PROMPT
With the pictures set aside, reproduce each entry precisely as it reads.

SUPPLIED RECORDS
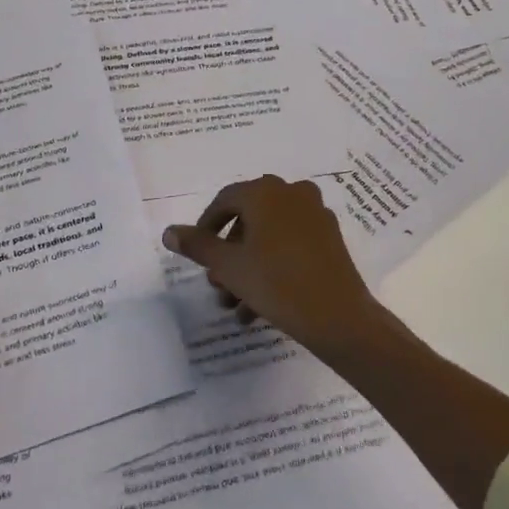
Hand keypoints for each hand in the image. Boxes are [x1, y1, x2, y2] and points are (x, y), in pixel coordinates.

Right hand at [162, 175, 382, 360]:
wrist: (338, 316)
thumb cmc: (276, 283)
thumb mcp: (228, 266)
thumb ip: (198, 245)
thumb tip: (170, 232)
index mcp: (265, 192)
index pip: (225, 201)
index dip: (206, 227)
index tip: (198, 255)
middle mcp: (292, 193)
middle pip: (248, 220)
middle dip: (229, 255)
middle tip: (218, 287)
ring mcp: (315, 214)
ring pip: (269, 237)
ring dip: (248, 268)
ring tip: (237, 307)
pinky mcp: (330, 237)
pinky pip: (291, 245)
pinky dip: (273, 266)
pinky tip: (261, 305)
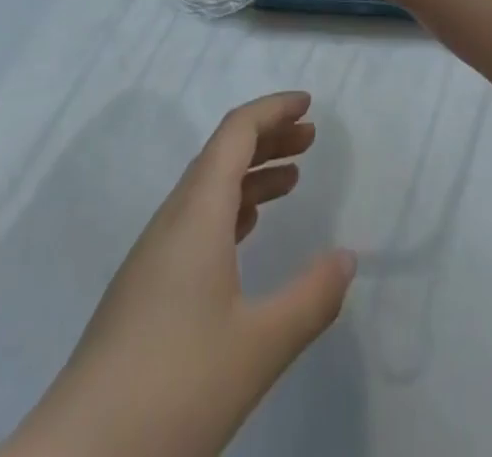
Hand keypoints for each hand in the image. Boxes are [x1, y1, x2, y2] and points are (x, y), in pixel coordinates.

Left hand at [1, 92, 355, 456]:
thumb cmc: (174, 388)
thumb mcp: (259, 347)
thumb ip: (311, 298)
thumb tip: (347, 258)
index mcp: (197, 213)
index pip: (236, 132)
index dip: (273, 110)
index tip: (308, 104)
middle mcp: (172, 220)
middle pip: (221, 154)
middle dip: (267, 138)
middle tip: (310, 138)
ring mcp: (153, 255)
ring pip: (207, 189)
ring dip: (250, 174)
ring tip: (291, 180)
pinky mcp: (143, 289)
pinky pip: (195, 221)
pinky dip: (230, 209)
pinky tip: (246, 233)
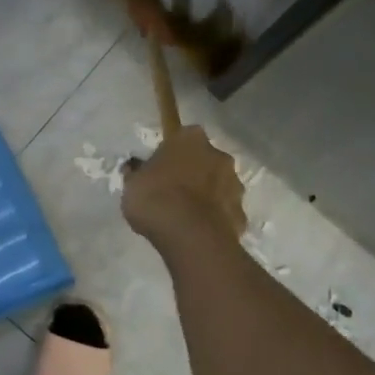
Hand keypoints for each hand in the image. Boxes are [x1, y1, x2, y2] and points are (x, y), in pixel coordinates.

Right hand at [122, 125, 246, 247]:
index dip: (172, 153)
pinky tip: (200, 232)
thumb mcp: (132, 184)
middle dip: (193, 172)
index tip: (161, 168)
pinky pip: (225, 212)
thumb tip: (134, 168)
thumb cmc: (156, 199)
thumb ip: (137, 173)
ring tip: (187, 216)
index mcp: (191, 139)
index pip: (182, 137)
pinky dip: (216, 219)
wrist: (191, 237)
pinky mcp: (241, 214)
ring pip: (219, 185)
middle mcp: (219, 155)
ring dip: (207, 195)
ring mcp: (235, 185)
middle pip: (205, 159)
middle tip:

WRITTEN SOLUTION
Hand keypoints for each hand in the image. Boxes are [x1, y1, x2, y2] and points are (x, y), in pixel coordinates.

Right hand at [162, 175, 382, 360]:
wrist: (338, 316)
thumb cmc: (276, 283)
thumb mcp: (228, 266)
thumb ip: (198, 245)
thumb tip: (170, 232)
index mcp: (265, 192)
index pip: (225, 201)
index dip: (206, 227)
index tip: (198, 255)
middle mcp: (292, 193)
middle pip: (248, 220)
middle dip: (229, 255)
middle tip: (218, 287)
ring mcp: (315, 214)
ring pip: (269, 237)
ring dip: (248, 268)
ring tip: (237, 307)
pinky mcp: (330, 237)
pinky pip: (291, 245)
pinky dip: (273, 266)
pinky tip: (261, 305)
Hand keypoints for each hand in the image. Boxes are [x1, y1, x2, y2] and points are (x, y), in pixel coordinates.

Left hand at [1, 92, 355, 456]:
thumb cmc: (174, 388)
thumb mcp: (259, 347)
thumb ip: (311, 298)
thumb tip: (347, 258)
index mcp: (197, 213)
index pip: (236, 132)
index dip: (273, 110)
index tip: (308, 104)
middle mcp: (172, 220)
middle pip: (221, 154)
middle dip: (267, 138)
middle tip: (310, 138)
ring mcp: (153, 255)
ring pip: (207, 189)
ring dip: (250, 174)
ring tip: (291, 180)
pinky mcp: (143, 289)
pinky pip: (195, 221)
pinky dip: (230, 209)
pinky tip: (246, 233)
Hand keypoints for each hand in the image. Boxes are [x1, y1, x2, y2] and points are (x, y), in pixel coordinates.

Right hand at [122, 125, 246, 247]:
index dip: (172, 153)
pinky tip: (200, 232)
thumb mcp: (132, 184)
middle dip: (193, 172)
index tip: (161, 168)
pinky pip: (225, 212)
thumb tip: (134, 168)
thumb cmc: (156, 199)
thumb ip: (137, 173)
ring tip: (187, 216)
index mcp: (191, 139)
index pip: (182, 137)
pinky dip: (216, 219)
wrist: (191, 237)
pinky mcp: (241, 214)
ring pip: (219, 185)
middle mcp: (219, 155)
ring dip: (207, 195)
ring mcp: (235, 185)
middle pip: (205, 159)
middle tip:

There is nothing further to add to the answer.